Я ложусь на койку и вдавливаю костяшки пальцев в глаза. Пытаюсь забыть о Томе – и об этом месте.
О Монфоре, и уж тем более о его столице, Асценденте, я знаю меньше, чем следует. Планировать побег – пустая трата сил, которых и так немного. Разумеется, в Археоне я рискну. Брошу их в туннелях, после того как натравлю на брата. Последняя месть Мэйвена Калора. А потом я исчезну. Пока не знаю, куда денусь. Это тоже бессмысленно – гадать, куда я побегу, когда скроюсь из Археона. Подумаю, когда настанет время.
Разумеется, Мэра будет подозревать худшее. Она хорошо меня знает. Возможно, в конце концов мне придется ее убить.
Жизнь Мэры – или моя.
Трудный выбор, но я выберу себя.
Как всегда.
– Нам нужно знать, где вход в туннель.
Сначала мне кажется, что я вижу сон. Что мать больше надо мной не властна.
Но это невозможно.
Я открываю глаза и вижу по ту сторону решетки Мэру – она стоит за пределами досягаемости. Стражи ушли, ну или, по крайней мере, отошли подальше. Возможно, они ждут в коридоре, готовые прийти на зов, если понадобится.

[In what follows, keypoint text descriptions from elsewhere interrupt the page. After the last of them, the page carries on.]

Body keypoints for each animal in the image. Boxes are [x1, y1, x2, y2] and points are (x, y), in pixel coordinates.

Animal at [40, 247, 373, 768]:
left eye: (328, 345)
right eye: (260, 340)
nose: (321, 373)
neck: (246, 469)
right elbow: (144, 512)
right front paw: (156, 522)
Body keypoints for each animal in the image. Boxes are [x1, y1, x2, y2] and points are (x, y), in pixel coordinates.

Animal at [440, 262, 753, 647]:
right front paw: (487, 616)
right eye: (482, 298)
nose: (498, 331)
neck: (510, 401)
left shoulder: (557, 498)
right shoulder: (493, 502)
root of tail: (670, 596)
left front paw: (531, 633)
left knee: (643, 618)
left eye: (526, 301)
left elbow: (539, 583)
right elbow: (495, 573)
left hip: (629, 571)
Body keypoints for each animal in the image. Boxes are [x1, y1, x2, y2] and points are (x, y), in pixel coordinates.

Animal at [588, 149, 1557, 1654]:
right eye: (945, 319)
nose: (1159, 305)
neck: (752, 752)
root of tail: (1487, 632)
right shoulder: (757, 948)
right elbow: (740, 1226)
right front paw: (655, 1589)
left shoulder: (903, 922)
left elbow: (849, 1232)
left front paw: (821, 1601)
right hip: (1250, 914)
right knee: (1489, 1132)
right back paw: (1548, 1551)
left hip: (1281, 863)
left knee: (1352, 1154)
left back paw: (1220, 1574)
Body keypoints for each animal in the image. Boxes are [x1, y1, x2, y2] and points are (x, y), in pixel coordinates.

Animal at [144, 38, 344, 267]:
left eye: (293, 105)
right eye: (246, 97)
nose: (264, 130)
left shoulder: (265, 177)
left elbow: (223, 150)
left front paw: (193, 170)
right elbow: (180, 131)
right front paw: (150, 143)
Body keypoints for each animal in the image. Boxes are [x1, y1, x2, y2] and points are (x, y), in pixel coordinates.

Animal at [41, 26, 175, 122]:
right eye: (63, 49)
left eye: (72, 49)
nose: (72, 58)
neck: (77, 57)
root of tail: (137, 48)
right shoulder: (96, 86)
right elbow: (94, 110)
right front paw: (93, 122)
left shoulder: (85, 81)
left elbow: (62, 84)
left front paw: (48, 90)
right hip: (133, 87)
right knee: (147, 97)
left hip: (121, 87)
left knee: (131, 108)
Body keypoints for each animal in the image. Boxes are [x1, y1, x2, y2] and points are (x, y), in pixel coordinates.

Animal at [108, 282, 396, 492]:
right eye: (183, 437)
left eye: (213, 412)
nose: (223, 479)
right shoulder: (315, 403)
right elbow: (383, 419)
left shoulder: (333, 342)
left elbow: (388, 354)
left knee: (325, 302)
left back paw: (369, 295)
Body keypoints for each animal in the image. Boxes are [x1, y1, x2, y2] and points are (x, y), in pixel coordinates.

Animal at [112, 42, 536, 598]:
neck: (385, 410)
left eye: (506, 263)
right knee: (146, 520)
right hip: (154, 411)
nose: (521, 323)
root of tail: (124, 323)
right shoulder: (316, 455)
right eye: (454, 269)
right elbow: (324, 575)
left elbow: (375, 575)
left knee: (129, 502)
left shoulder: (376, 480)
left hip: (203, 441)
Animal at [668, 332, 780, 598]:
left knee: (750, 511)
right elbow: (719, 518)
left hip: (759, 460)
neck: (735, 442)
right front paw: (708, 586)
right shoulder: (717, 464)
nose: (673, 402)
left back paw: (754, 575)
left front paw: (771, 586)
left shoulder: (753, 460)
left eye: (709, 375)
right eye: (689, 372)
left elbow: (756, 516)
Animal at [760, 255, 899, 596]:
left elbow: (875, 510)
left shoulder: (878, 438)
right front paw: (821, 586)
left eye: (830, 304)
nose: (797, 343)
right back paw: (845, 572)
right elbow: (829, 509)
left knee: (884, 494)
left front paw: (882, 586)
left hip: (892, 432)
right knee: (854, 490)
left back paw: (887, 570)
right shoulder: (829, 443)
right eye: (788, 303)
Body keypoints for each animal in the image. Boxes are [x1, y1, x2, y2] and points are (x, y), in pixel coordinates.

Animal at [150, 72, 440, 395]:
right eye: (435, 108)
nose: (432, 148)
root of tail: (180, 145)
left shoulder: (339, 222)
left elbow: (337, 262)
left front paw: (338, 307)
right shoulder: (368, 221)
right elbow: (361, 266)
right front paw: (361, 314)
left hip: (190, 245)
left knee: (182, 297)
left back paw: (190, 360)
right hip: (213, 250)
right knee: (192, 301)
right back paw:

Прошло два дня с тех пор, как меня водили к премьеру, но, похоже, она еще не ложилась. Девочка-молния измучена, под глазами и на щеках у нее залегли тени. И все же она выглядит лучше, чем в те дни, когда была моей пленницей, хоть я и наряжал ее в роскошные платья и драгоценности. Сейчас глаза Мэры горят. Она не опустошена, не измучена болью до глубины души. Мне прекрасно знакомо это ощущение. Я чувствую его здесь – как чувствовал, когда был королем и сидел на троне под защитой Молчаливого камня.
Я медленно приподнимаюсь на локтях и смотрю на нее через мыски собственных ботинок.
– Два дня, чтобы согласиться на мои условия, – говорю я, загибая пальцы. – Похоже, вы не так уж единодушны.
– Осторожней, Мэйвен, – резко говорит она. – Если будут проблемы, я охотно позову Тайтона.
Мне не знаком этот новокровка, обладатель такой же способности, как у нее, – беловолосый, с непроницаемым взглядом. «Он сильнее, чем я», – сказала Мэра в совете. А я повидал силу Мэры Бэрроу. Ее молния раздерет меня на части. Впрочем, это им не поможет. Я выдержу пытку. Я умею молчать, даже если молчание означает смерть.
И все-таки я не готов превратиться в электрическую лампочку.
– Лучше не надо, – говорю я. – Мне так нравится быть с тобой наедине.